Gold hits a one-month high early Monday on the escalating conflict in Ukraine which is driving extreme geopolitical concerns and attracting haven demand.
Risk-off investors are turning to the yellow metal as a hedge against geopolitical uncertainty as Russian forces were on the cusp of capturing the embattled Ukrainian port city of Mariupol. Rebels have rejected demands for surrender.
The geopolitical focus shifted attention from U.S. inflation and monetary policy. The Federal Reserve is widely expected to resume accelerated interest rate hikes this year after an inflation report last week showed consumer prices increased by the most in 16.5 years in March. Gold is a traditional hedge against inflation, but rate hikes are considered bearish.
Front-month gold futures rose 1.5% last week to settle at $1,974.90 an ounce on Comex. The June contract decreased 0.5% Thursday. Financial markets were closed Friday for the Good Friday holiday, and many European and other markets remained closed for Easter Monday. Gold advanced 2.8% in March after gaining 5.8% in February. It gained 6.9% in the first quarter and retreated 3.5% in 2021. The June contract is up $22.00 (+1.11%) an ounce to $1,996.90 and the DG spot price is $1,992.40.
Russia was bombarding cities across Ukraine on Monday, days after the sinking of a Russian warship.
In addition to the Ukraine conflict, gold got a boost from ongoing lockdowns in Shanghai that are expected to curb economic growth. But China’s economy expanded 4.8% year on year in the first quarter, according to data released Monday. That was a faster pace than the 4.4% than analysts had expected.
Investors will be closely examining comments from many central bank officials this week for further indications on the direction of monetary policy. They include St. Louis Fed President James Bullard on Monday; Chicago Fed President Charles Evans and Minneapolis Fed President Neel Kashkari on Tuesday; San Francisco Fed President Mary Daly, Evans, and Atlanta Fed President Raphael Bostic on Wednesday; and Bullard and on Thursday.
Fed Chairman Jerome Powell and European Central Bank President Christine Lagarde are scheduled to discuss the global economy Thursday at the spring meeting of the International Monetary Fund/World Bank, which begins Monday.
In other economic news, March data on U.S. housing starts comes out Tuesday, existing home sales and the Beige Book on Wednesday, weekly jobless claims and the March index of U.S. leading economic indicators on Thursday, and April manufacturing PMI Friday.
U.S. inflation jumped 8.5% in March, compared with a year earlier, to taking it to the fastest pace in more than 40 years, according last week’s data from the Labor Department. Inflation also increased 1.2% in March from February.

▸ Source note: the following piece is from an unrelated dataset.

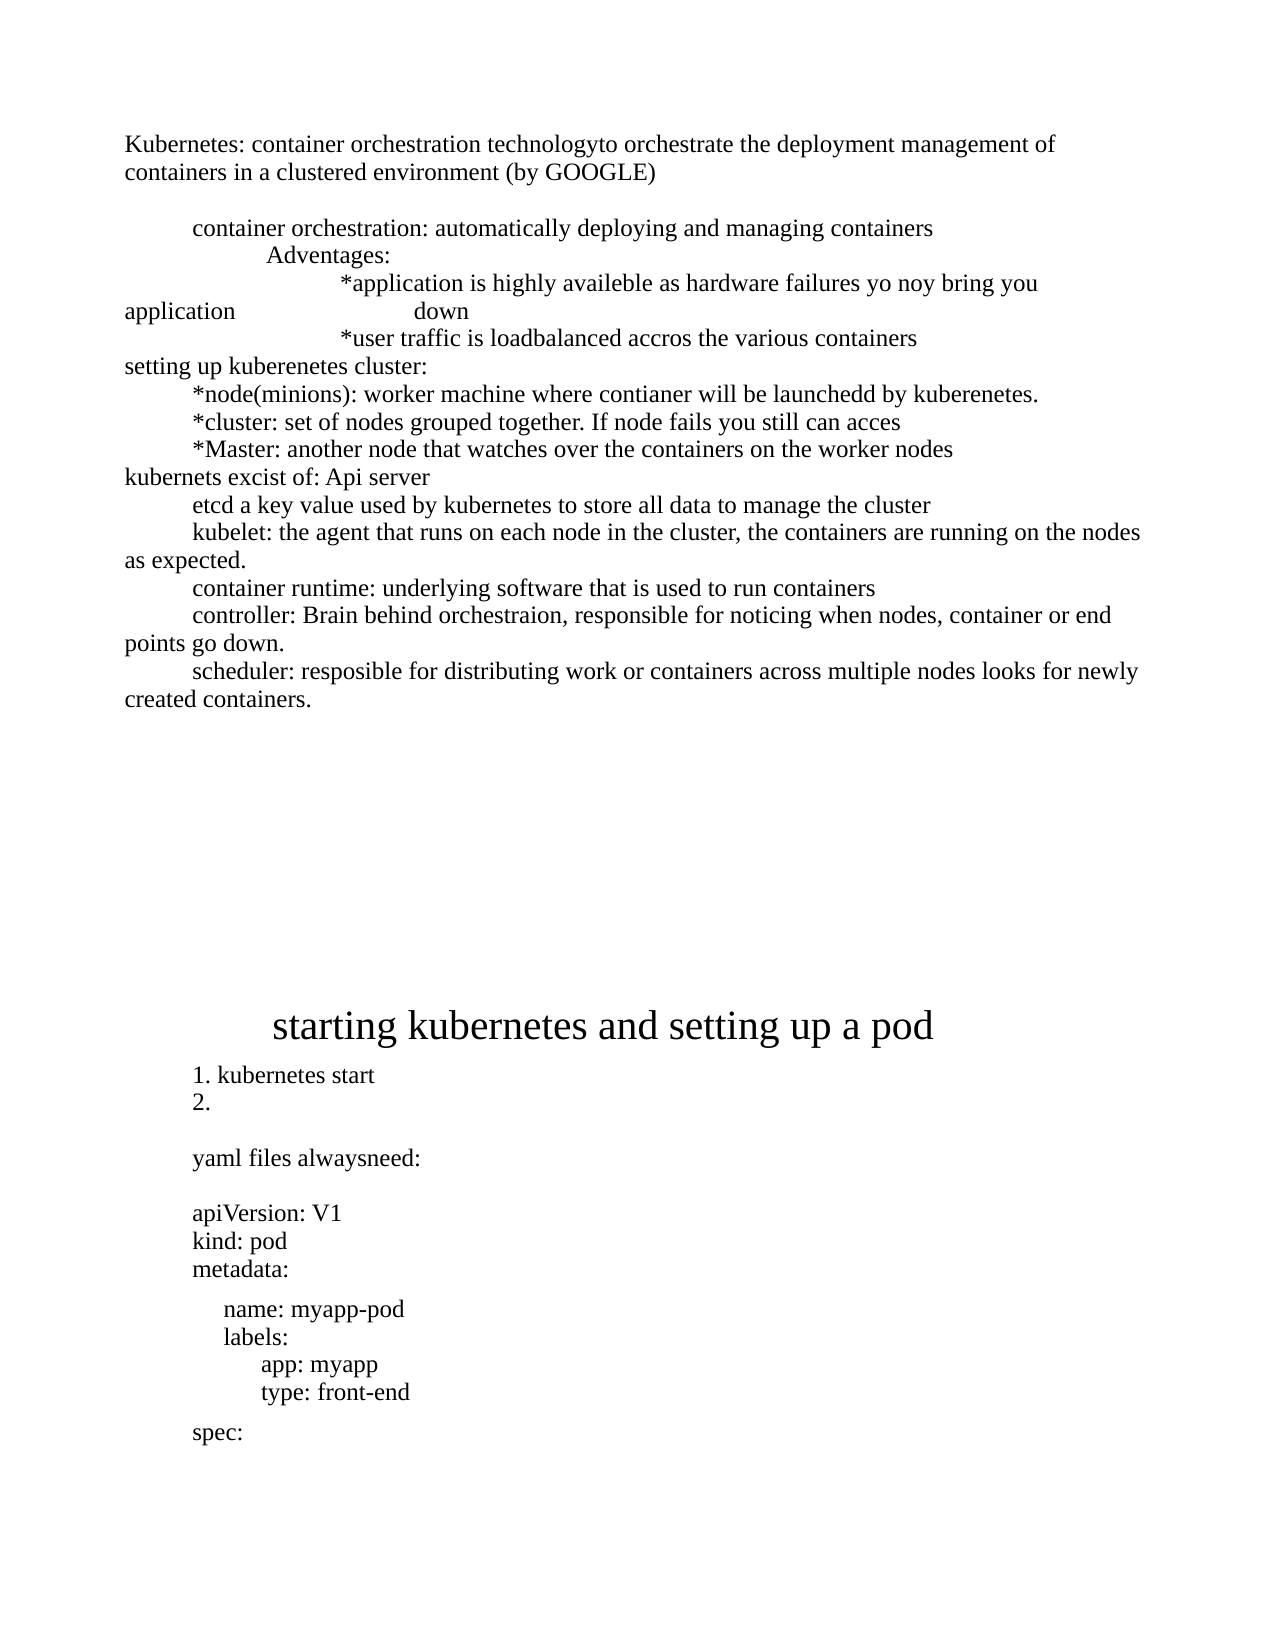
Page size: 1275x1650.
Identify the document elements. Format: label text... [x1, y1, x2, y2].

Front-month silver futures increased 3.9% last week to settle at $25.79 an ounce on Comex, though the July futures contract retreated 1.3% Thursday. Silver gained 3.1% in March after surging 8.8% in February. It rose 7.6% in the first quarter after falling 12% in 2021. Silver prices are tied to industrial demand. The May contract is up $0.600 (+2.33%) an ounce to $26.300 and the DG spot price is $26.09.
Spot palladium fell 1.7% last week to $2,386.50 an ounce, though it increased 1.2% Thursday. Palladium touched a record $3,440.76 in March. Russia produces about 40% of the world’s palladium, and Russia’s Nornickel is the world’s largest supplier of palladium. The metal dropped 8.5% in March after gaining 5.3% in February. It gained 20% in the first quarter and retreated 22% in 2021. The DG spot is solidly up $41.60 an ounce to $2,442.00.
Spot platinum rallied 1.7% last week to $999.60 an ounce after rising 0.2% Thursday. The metal retreated 4.2% in March after advancing 1.7% in February. It increased 2.9% in the first quarter after dropping 9.4% last year. Currently, the DG spot price is up $26.50 to $1,029.70.